Note: If the current page is homepage then default $pageNum is 1 and
if $pageNum is set as 2, it will work as
if($pageNum){
$PreviousPageNumber = $pageNum - 1;
$NextPageNumber = $pageNum + 1;
echo '<a href="?page='. $PreviousPageNumber .'>Previous Page</a>';
echo '<a href="?page='. $NextPageNumber .'>Next Page</a>";
}
Note: Following code is use to show record affected by page numbers
$GetPreviousRecord = ($pageNum - 1) * $rowsPerPage;
Note: The first, optional value of LIMIT is the start position. Note:
And the second required value is the number of rows to retrieve.
$query = "SELECT * FROM post WHERE LIMIT $GetPreviousRecord, $rowsPerPage";
$result = mysql_query($query);
And in last use the WHILE loop to get all records from database by using LIMIT.

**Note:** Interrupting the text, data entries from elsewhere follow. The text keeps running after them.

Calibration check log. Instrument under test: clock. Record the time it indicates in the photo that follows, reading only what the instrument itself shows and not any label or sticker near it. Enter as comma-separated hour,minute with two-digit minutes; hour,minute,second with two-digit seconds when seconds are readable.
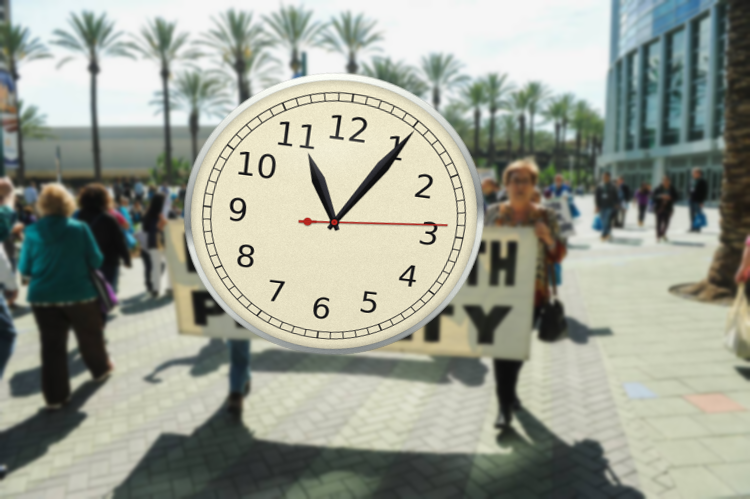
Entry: 11,05,14
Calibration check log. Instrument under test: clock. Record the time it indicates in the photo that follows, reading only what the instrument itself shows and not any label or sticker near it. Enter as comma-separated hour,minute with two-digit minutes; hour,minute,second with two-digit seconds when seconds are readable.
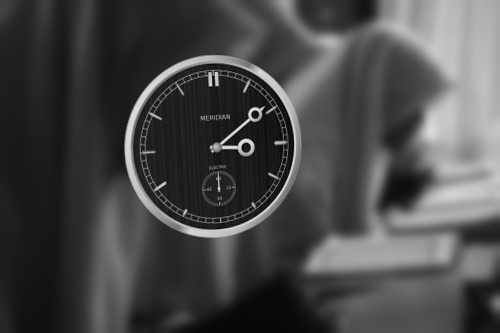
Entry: 3,09
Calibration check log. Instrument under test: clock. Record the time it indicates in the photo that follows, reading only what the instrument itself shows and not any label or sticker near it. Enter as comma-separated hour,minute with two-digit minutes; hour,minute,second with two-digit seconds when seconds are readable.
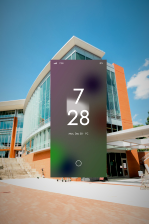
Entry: 7,28
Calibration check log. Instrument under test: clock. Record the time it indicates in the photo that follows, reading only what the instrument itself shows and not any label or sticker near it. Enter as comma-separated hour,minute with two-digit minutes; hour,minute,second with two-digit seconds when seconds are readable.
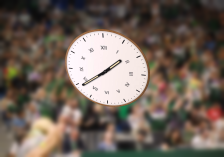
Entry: 1,39
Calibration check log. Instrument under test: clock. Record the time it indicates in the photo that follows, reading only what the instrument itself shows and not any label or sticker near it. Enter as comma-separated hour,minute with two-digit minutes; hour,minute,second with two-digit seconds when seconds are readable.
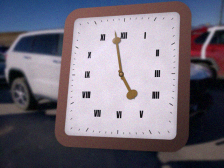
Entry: 4,58
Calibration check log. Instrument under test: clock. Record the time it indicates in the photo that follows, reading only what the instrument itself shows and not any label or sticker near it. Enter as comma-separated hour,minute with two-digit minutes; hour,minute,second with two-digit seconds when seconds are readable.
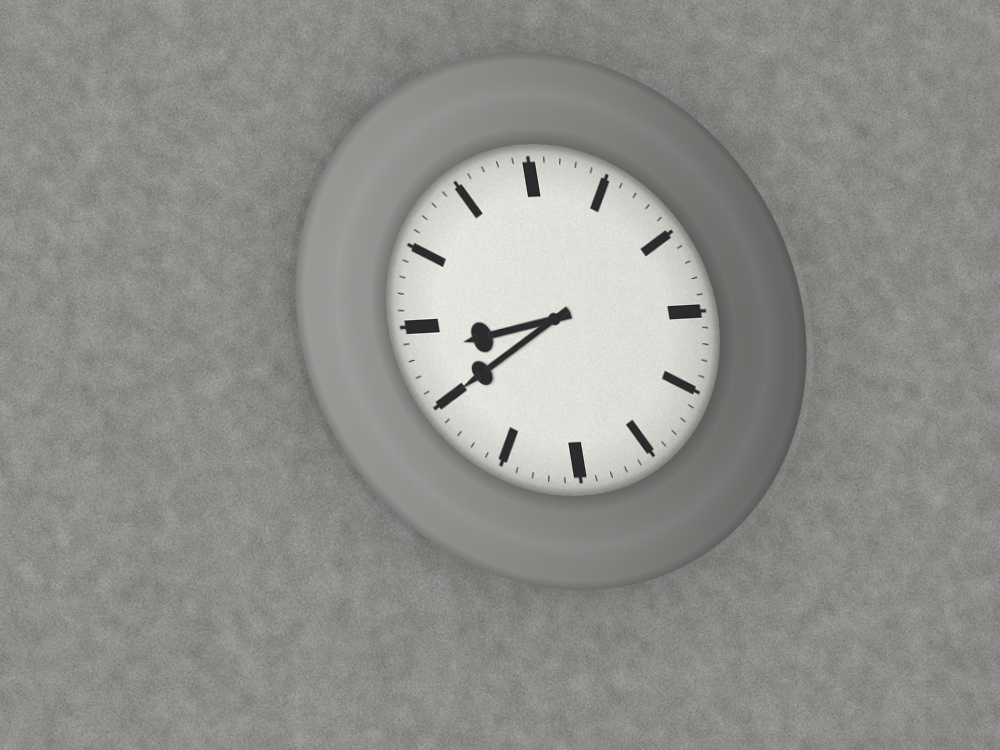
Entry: 8,40
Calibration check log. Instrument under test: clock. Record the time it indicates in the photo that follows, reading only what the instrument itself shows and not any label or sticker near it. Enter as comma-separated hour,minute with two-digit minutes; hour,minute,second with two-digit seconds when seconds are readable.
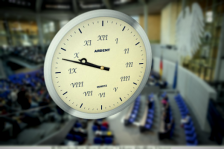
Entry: 9,48
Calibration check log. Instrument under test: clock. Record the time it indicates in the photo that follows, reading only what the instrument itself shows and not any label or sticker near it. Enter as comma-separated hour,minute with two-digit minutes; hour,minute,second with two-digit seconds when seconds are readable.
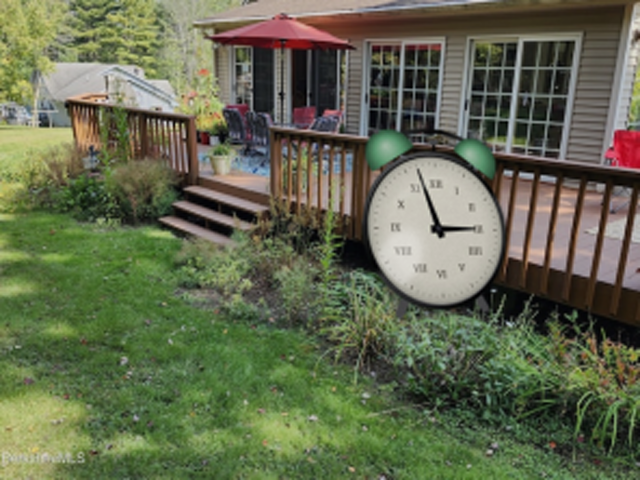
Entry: 2,57
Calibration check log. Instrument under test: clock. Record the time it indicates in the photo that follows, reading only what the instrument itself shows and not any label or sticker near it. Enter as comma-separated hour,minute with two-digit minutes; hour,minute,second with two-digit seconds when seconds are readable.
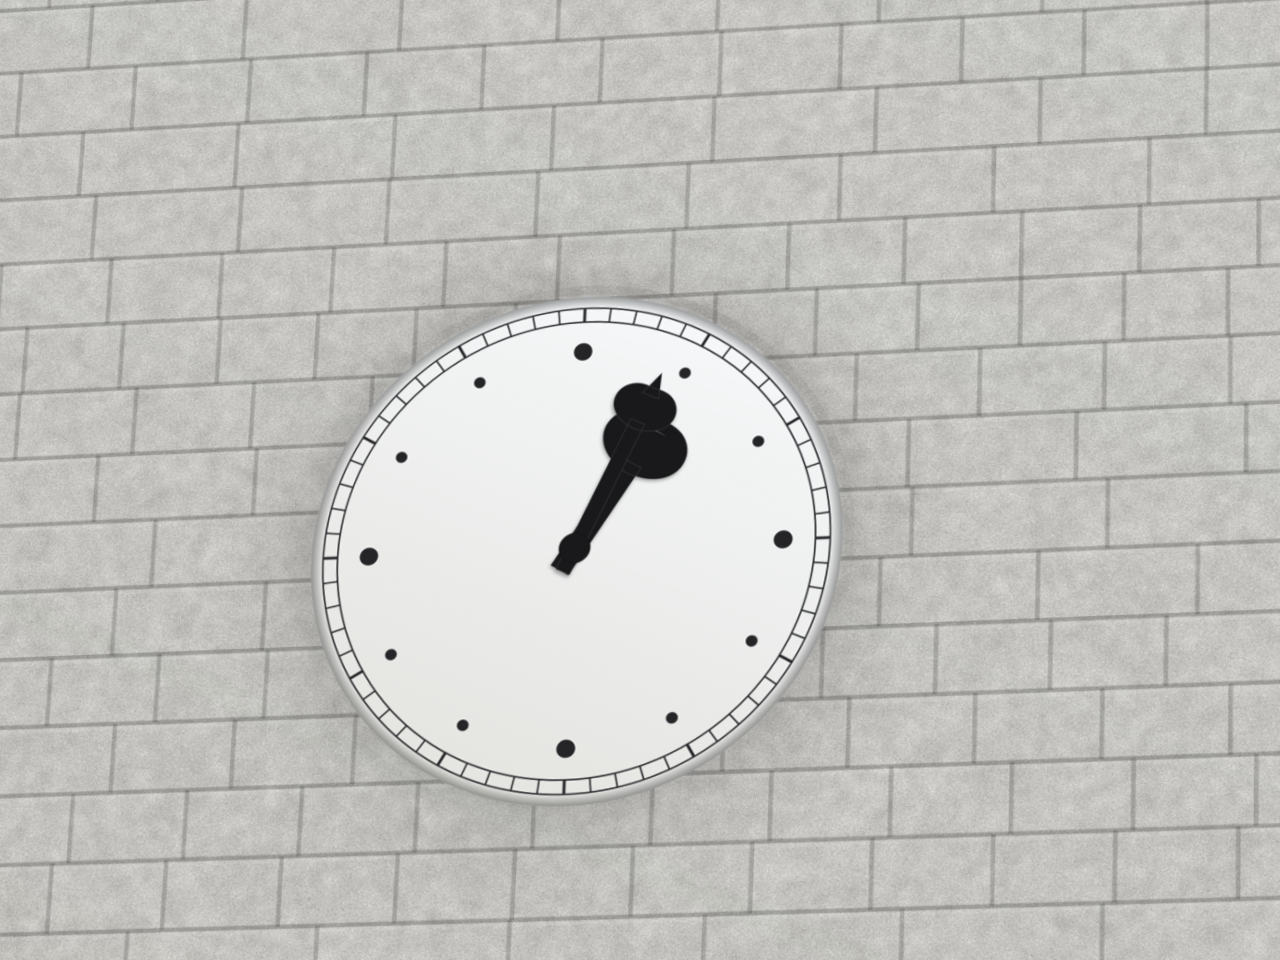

how can i check current number in mysql where....
my query is
$aid = 16;
$get_prev_photo = mysql_query("SELECT * FROM photos WHERE album_id='$aid' AND pic_id<'$picid' ORDER BY pic_id LIMIT 1");
$get_next_photo = mysql_query("SELECT * FROM photos WHERE album_id='$aid' AND pic_id>'$picid' ORDER BY pic_id LIMIT 1");
while i am getting current photo with following query
$photo = mysql_query("SELECT * FROM photos WHERE pic_id='$picid' LIMIT 1");
and getting total photos in album with following query
$photos = mysql_query("SELECT * FROM photos WHERE album_id='$aid'");
$total_photos = mysql_num_rows($photos);
now i want to check where i am and show it as Showing 1 of 20, showing 6 of 20 and so on...
now i want to check where i am actually...
i think you are referring to pagination, which can be achieved using LIMIT and OFFSET sql
decide the number of results you want per page, then select that many
create links like:
View the next 10
and dynamically change those every time
queries look ~like~
$offset=$_GET['view'];
SELECT * FROM table WHERE `condition`=true LIMIT 5 OFFSET $offset
this translates roughly as
select 5 from the table, starting at the 10th record
This is bad:
$photos = mysql_query("SELECT * FROM photos WHERE album_id='$aid'");
Because it grabs all the fields for the entire album of photos when all you really want is the count. Instead, get the total number of photos in the album like this:
$result = mysql_query("SELECT count(1) as total_photos FROM photos
WHERE album_id='$aid'");
if ($result === false) {
print mysql_error();
exit(1);
}
$row = mysql_fetch_object($result);
$total_photos = $row->total_photos;
mysql_free_result($result);
Now you have the count of the total number of photos in the album so that you can set up paging. Let's say as an example that the limit is set to 20 photos per page. So that means that you can list photos 1 - 20, 21 - 40, etc. Create a $page variable (from user input, default 1) that represents the page number you are on and $limit and $offset variables to plug into your query.
$limit = 20;
$page = $_POST['page'] || 1; // <-- or however you get user input
$offset = $limit * ($page - 1);
I'll leave the part where you code the list of pages up to you. Next query for the photos based on the variables you created.
$result = mysql_query("SELECT * FROM photos WHERE album_id='$aid'
ORDER BY pic_id LIMIT $limit OFFSET $offset");
if ($result === false) {
print mysql_error();
exit(1);
}
$photo_num = $offset;
while ($row = mysql_fetch_object($result)) {
$photo_num++;
$pic_id = $row->pic_id;
// get the rest of the variables and do stuff here
// like print the photo number for example
print "Showing photo $photo_num of $total_photos\n";
}
mysql_free_result($result);
I'll leave better error handing, doing something with the data, and the rest of the details up to you. But that is the basics. Also I did not check my code for errors so there might be some syntax problems above. To make a single photo per page just make $limit = 1.